=== Begin Enclosure ===

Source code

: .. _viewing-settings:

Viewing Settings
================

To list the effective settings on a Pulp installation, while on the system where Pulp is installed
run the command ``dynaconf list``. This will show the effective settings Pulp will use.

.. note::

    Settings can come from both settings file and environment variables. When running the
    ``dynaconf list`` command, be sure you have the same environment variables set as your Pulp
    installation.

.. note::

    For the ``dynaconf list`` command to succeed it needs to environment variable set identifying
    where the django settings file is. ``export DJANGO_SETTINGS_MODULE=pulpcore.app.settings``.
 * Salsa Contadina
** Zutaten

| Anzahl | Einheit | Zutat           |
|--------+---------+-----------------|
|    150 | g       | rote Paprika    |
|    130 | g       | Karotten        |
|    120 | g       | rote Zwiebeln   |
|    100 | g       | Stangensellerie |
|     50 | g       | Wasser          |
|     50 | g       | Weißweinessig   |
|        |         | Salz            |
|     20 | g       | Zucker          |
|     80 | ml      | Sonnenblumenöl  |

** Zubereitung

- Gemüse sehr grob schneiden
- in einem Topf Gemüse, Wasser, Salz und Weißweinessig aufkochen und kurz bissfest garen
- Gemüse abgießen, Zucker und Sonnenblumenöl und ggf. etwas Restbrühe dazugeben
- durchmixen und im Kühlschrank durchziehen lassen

=== End Enclosure ===

• **Assignment**:
Scan the records for the string "list" and show every line that contains it.

• **Answer box**:
To list the effective settings on a Pulp installation, while on the system where Pulp is installed
run the command ``dynaconf list``. This will show the effective settings Pulp will use.
    ``dynaconf list`` command, be sure you have the same environment variables set as your Pulp
    For the ``dynaconf list`` command to succeed it needs to environment variable set identifying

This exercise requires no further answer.